# Ratios and Proportions / Connecting Ratios and Scaling

Activity 14 of 15
In this lesson, students investigate how scale factors are used to make figures larger or smaller, depending on whether the ratio is greater or less than 1.

## Planning and Resources

Objectives
Students should understand how sides of a figure are related by a scale factor. They can identify the scale factor given that one figure has been scaled from another.

Vocabulary
scale factor

Standard:

## Lesson Snapshot

#### Understanding

When a figure is scaled, the ratios between the corresponding sides of the two figures are equivalent, and the internal ratios between two sides of one figure are equivalent to the internal ratio for the corresponding sides of the second figure.

### What to look for

Students should note the relationship between the corresponding sides of two scaled figures; that a scale factor relates the sides of one figure to the sides of the other.

### Sample Assessment

Figure A′B′C′D′ has been scaled from figure ABCD. a. What is the scale factor? Answer: 2.5

b. What is length BC? Answer: 3.1

#### The Big Idea

When a figure is scaled, the ratios between the corresponding sides of the two figures are equivalent, and the internal ratios between two sides of one figure are equivalent to the internal ratio for the corresponding sides of the second figure.

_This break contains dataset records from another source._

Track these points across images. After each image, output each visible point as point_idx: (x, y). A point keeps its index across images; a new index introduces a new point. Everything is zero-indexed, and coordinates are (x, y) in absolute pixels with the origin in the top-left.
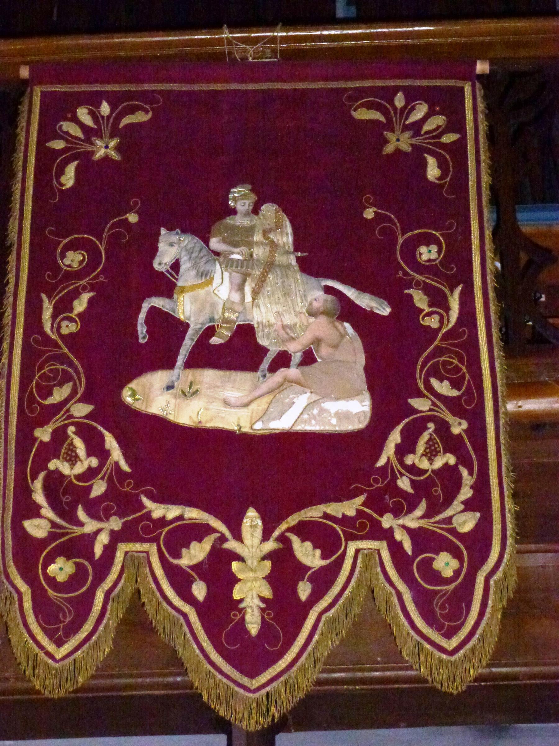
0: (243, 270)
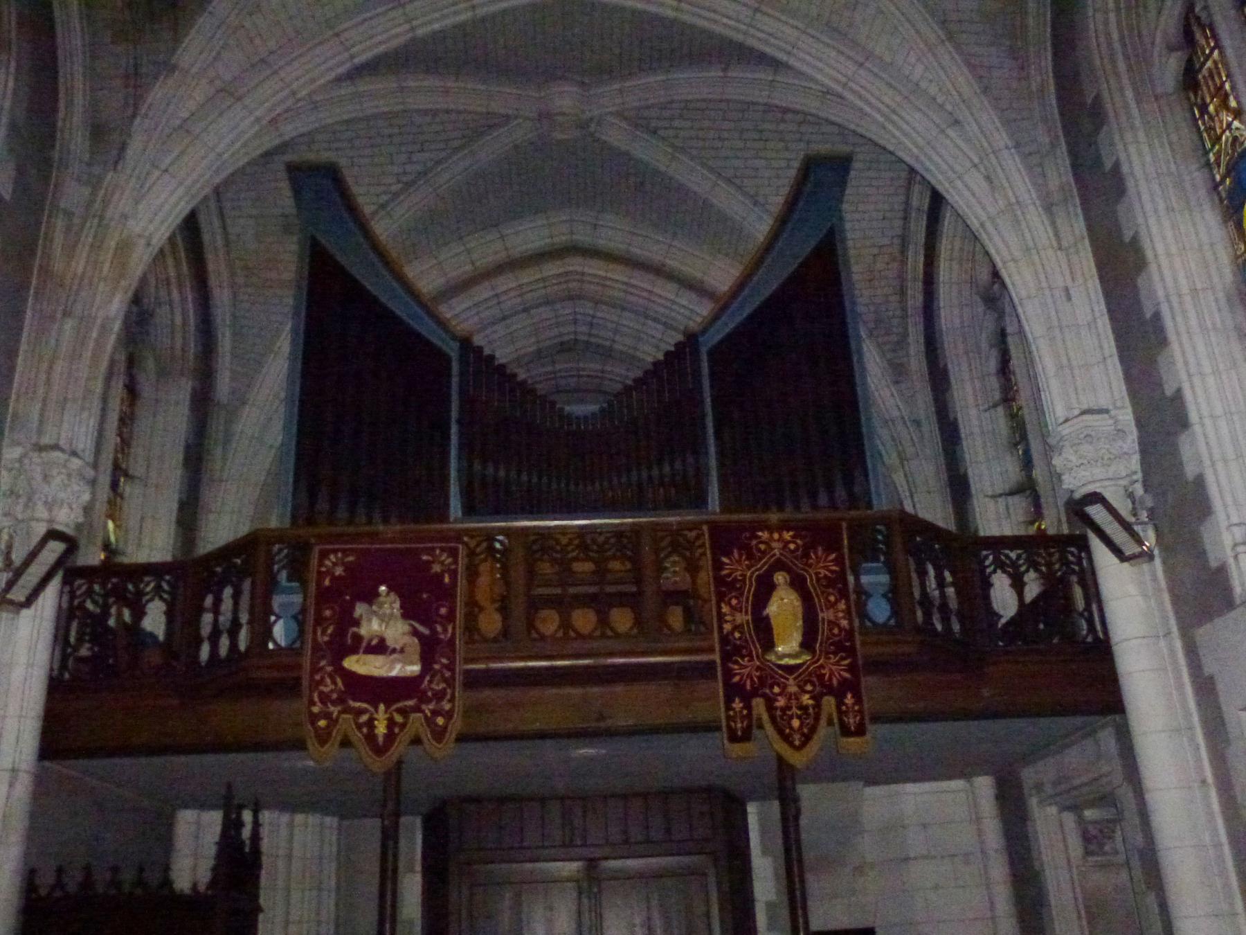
0: (382, 619)
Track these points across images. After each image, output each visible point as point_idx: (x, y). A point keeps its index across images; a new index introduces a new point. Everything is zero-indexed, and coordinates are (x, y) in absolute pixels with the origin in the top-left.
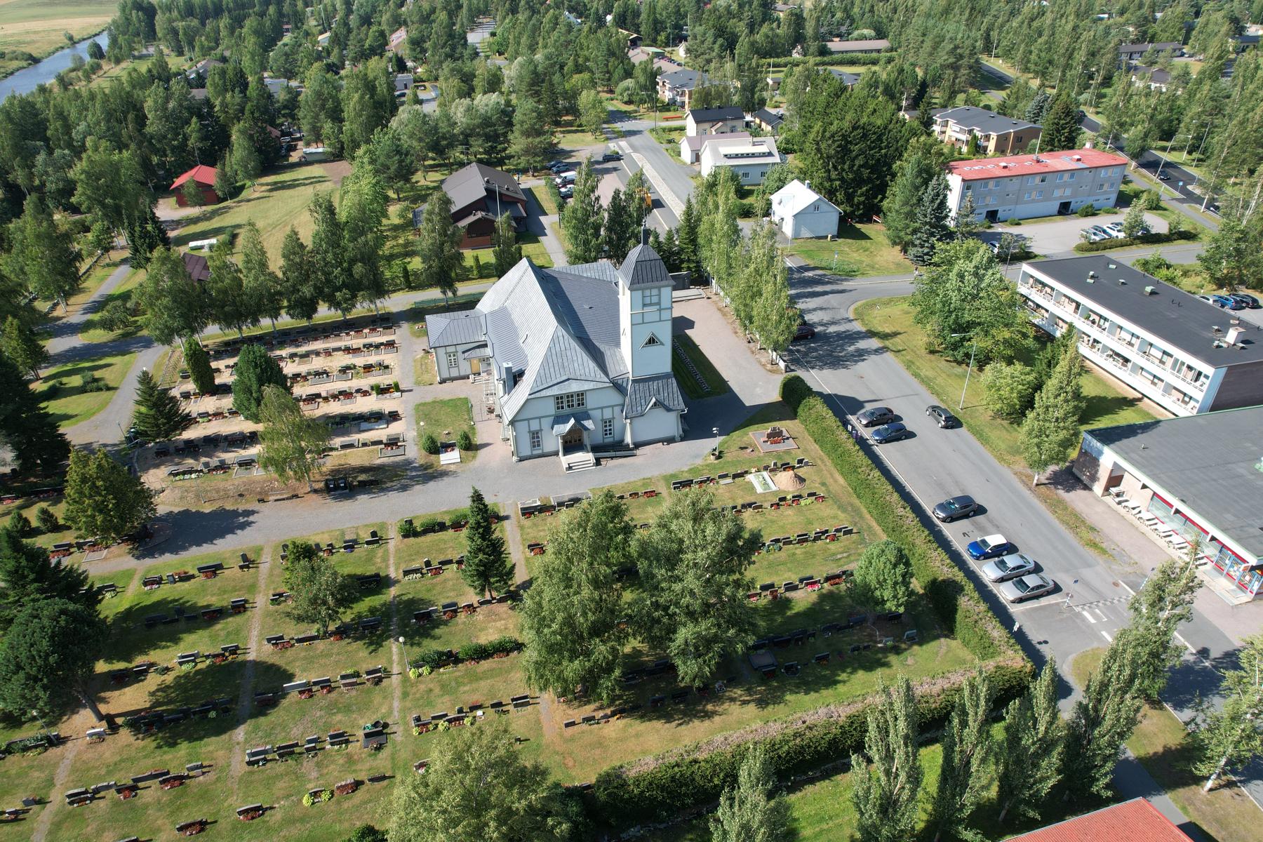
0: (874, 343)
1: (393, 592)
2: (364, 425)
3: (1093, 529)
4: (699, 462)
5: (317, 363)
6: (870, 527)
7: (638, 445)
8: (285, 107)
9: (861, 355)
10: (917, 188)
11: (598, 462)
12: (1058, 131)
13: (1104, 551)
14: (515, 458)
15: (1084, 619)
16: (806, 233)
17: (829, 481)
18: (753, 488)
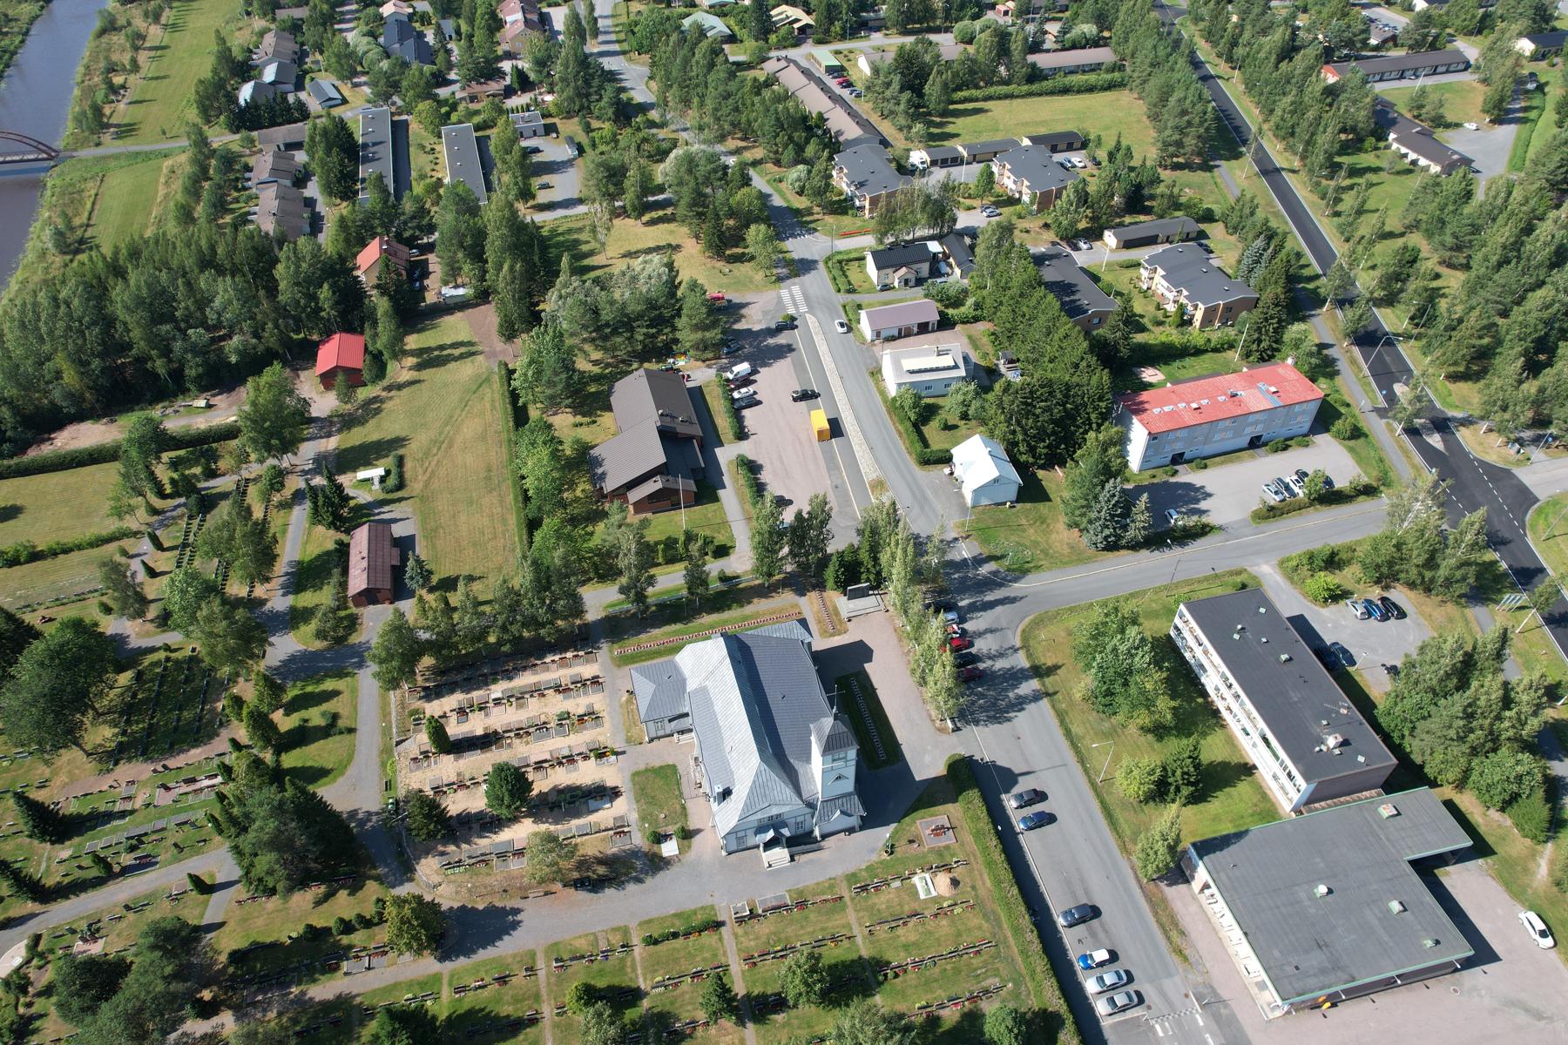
0: (1033, 685)
1: (646, 1003)
2: (592, 804)
3: (1182, 933)
4: (874, 858)
5: (535, 709)
6: (1006, 938)
7: (824, 837)
8: (413, 218)
9: (1020, 704)
10: (1095, 486)
11: (792, 859)
12: (1266, 320)
13: (1186, 959)
14: (724, 853)
15: (1155, 1033)
16: (985, 502)
17: (979, 884)
18: (917, 893)
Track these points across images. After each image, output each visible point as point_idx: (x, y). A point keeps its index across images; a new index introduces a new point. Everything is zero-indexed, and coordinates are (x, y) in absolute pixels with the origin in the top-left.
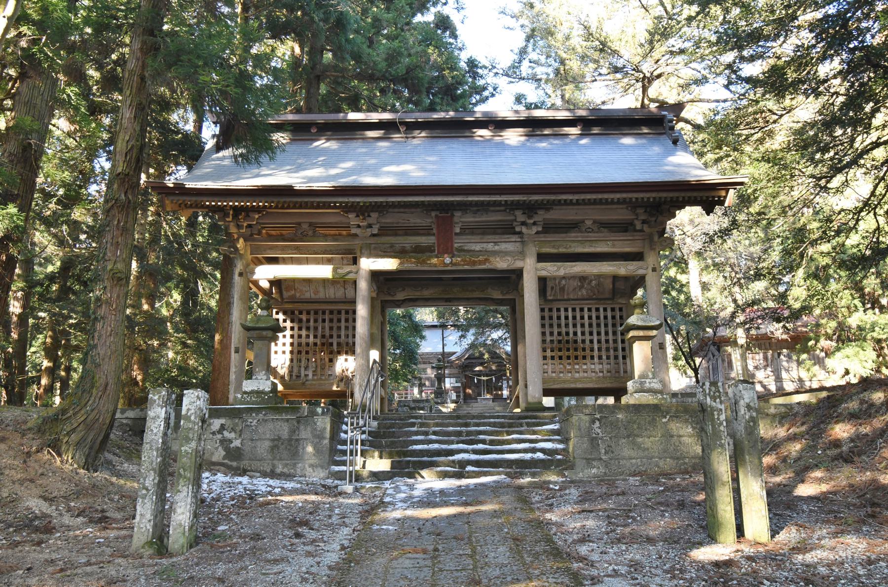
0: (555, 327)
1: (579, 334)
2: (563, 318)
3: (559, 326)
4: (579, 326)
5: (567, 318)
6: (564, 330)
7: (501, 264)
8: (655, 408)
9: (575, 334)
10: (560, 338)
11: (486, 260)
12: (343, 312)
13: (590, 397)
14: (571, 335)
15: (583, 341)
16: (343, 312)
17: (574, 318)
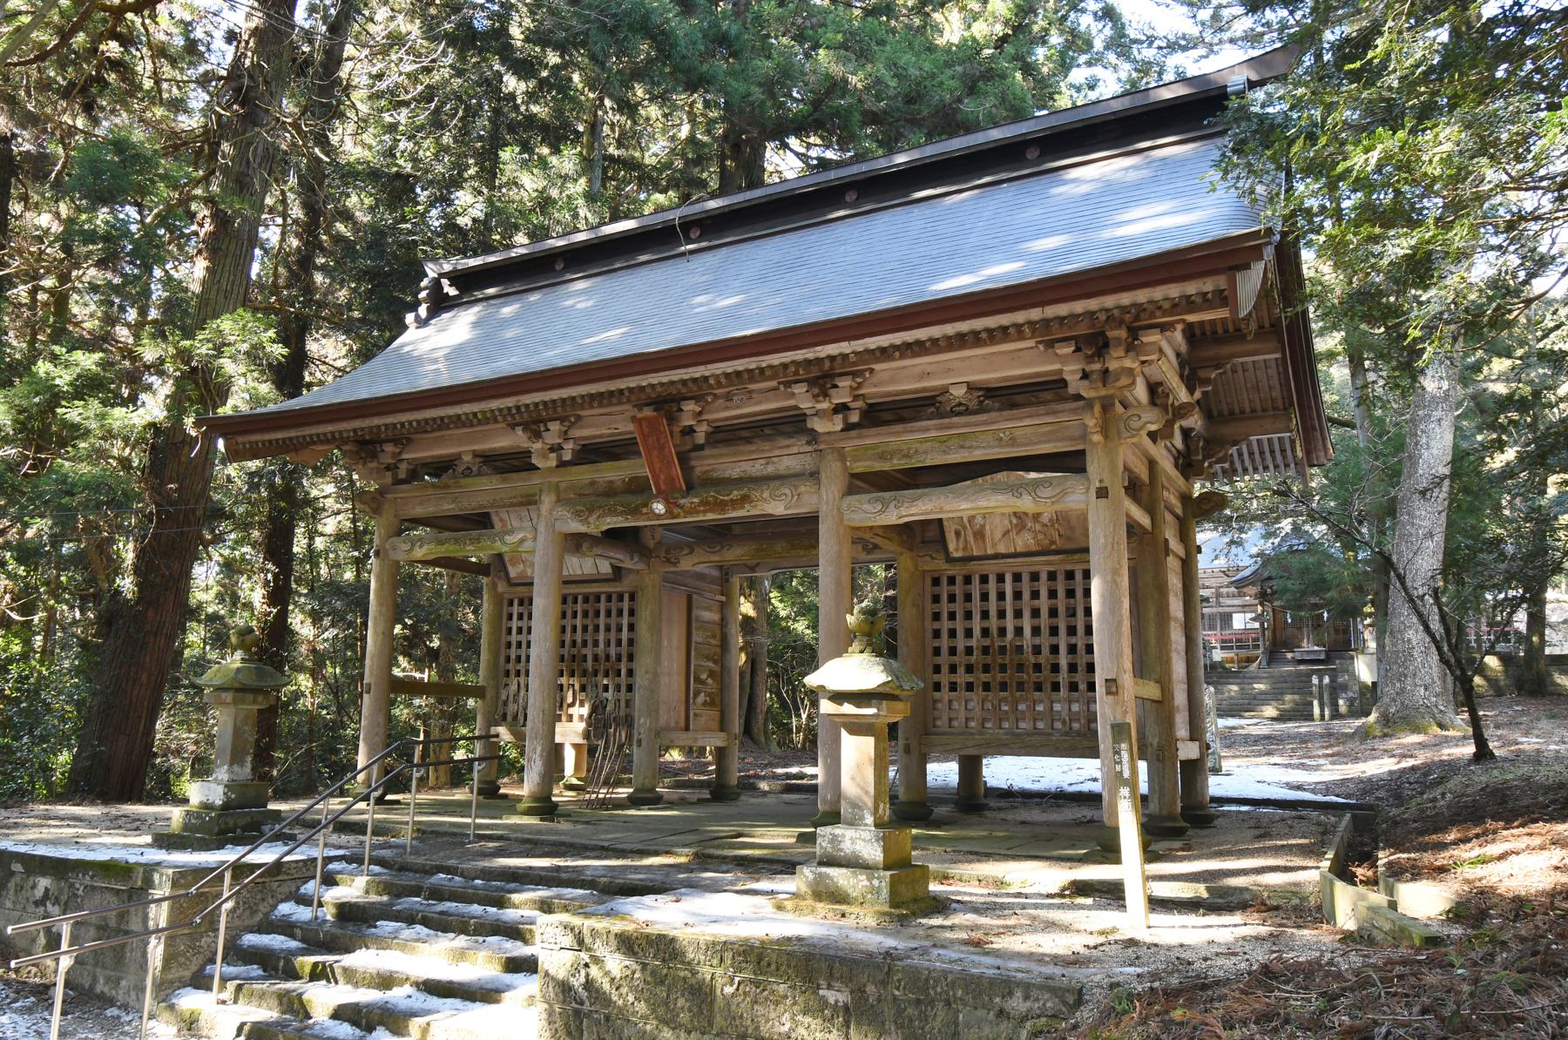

### What are the students doing?

Students use the relationship between the sides of two scaled figures and the scale factor to find missing dimensions in the scaled figure and to solve problems involving scale factors.

### What is the teacher doing?

Scaling can be associated with similar figures, but this lesson is an informal introduction to the ideas related to similarity and the language of similarity is not introduced here.